After I got home, ripped open the package, tried the system out on one nail, and immediately sent a photo to my best friend declaring this was my new obsession and the cure (no pun intended) to each one of my problems, I decided to do my due diligence and actually look more into this simplified kit. It seemed too good to be true, and (surprise!) it was.
My research started with finding the recent backlash on the curing-press-ons-with-gel trend. Nail industry experts on TikTok explained LED lamps cannot penetrate through opaque press-ons, leaving uncured gel touching the nail’s surface. Amber from @amberthenailwhisperer warned that, over time, this could cause an allergy to gel — meaning the wearer would never be able to use gel again.
This allergy is an example of contact dermatitis. You can see an example of what this looks like here, but warning: it ain’t pretty. You can get this sort of dermatitis from any contact with uncured gel, meaning that while it is more likely, it’s not exclusive to at-home manicures.
Doing a bit of research, I learned 24 watts is the minimum necessary to properly cure gel nails. According to Le Mini Macaron’s FAQ page, their mini LED lamps are 3W. A measly three watts! After reading this, I promptly took off my gel manicure and found a sticky patch of uncured gel silently taunting me. Now imagine that uncured gel sits there for a few weeks, absorbing into your porous nail plate!
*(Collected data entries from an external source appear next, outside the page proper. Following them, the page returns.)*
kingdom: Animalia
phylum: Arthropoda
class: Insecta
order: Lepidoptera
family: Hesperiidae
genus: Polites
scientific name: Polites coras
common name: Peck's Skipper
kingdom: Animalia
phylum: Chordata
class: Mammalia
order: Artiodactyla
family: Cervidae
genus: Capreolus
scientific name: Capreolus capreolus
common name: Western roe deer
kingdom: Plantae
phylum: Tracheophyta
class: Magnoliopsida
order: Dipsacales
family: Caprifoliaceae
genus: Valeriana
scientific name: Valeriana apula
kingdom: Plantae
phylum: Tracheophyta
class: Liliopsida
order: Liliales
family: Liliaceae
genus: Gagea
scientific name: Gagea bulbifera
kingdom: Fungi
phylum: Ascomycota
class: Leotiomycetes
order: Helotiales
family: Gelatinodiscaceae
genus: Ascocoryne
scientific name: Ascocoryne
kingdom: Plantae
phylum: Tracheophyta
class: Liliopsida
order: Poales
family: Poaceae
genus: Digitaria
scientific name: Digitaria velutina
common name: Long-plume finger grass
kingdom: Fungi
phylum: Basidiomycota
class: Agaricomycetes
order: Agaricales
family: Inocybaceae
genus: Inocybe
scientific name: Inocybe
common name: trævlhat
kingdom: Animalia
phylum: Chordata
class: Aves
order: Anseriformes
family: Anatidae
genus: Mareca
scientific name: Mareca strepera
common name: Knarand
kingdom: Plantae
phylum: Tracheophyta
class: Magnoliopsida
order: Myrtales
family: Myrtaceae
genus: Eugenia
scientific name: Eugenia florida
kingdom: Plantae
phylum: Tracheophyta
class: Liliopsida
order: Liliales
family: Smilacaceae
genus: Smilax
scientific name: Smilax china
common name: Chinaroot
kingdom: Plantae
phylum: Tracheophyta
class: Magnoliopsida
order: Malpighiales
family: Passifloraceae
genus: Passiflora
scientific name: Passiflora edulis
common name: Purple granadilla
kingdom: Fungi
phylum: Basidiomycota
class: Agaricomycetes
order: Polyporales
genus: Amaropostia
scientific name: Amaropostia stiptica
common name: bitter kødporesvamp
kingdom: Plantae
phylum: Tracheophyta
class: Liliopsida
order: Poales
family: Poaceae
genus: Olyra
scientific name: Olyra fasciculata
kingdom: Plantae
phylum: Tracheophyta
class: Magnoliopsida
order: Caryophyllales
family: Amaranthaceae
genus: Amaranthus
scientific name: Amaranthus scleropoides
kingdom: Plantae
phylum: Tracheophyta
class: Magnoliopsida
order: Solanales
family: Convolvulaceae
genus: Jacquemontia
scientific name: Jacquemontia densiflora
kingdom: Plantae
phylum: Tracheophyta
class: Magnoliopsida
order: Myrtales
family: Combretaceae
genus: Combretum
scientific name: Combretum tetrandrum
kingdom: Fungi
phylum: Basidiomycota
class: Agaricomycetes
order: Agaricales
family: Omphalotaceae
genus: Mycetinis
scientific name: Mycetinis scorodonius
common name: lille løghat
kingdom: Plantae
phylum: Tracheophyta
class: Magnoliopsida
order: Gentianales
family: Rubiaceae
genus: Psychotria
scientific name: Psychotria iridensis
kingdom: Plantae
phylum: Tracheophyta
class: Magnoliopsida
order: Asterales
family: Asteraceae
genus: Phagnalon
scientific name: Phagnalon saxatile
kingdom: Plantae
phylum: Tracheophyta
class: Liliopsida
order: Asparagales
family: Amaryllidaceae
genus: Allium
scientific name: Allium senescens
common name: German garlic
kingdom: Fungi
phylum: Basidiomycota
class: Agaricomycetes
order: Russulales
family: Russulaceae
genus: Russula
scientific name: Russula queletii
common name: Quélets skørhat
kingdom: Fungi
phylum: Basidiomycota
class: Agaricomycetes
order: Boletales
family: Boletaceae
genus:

I must postface this by saying I followed the instructions perfectly (I am a Virgo sun and moon, after all). While the lamp automatically cuts off after 30 seconds, letting you know your fingers are allegedly done baking, I left them in there longer for good measure. I applied thin coats of the polish, too — pinky promise! These extra steps were for naught, and here I am with bare fingers, scared that one morning, I’ll wake up with crocodile hands.
Going forward, I’m going to invest in a higher-wattage lamp but continue to use my Le Mini Macaron gels. I mean, look at how perfect the green in this kit is. For you, dear reader, let this serve as a warning against low-wattage lamps and a testament to the aphorism “knowledge is power.” This knowledge might just save you from a lifelong gel nail allergy.
Tips for avoiding a gel allergy
- Don’t use gel with opaque press-ons. Regular nail glue will suffice.
- Use a strong enough lamp. [Editor’s note: This is the lamp I use. It packs a robust 220 watts.]
- If you accidentally get polish on your skin while painting, promptly clean it off with a brush soaked in acetone.
- If you experience itching, swelling, or discomfort after a manicure (of any kind, really), take it off post haste.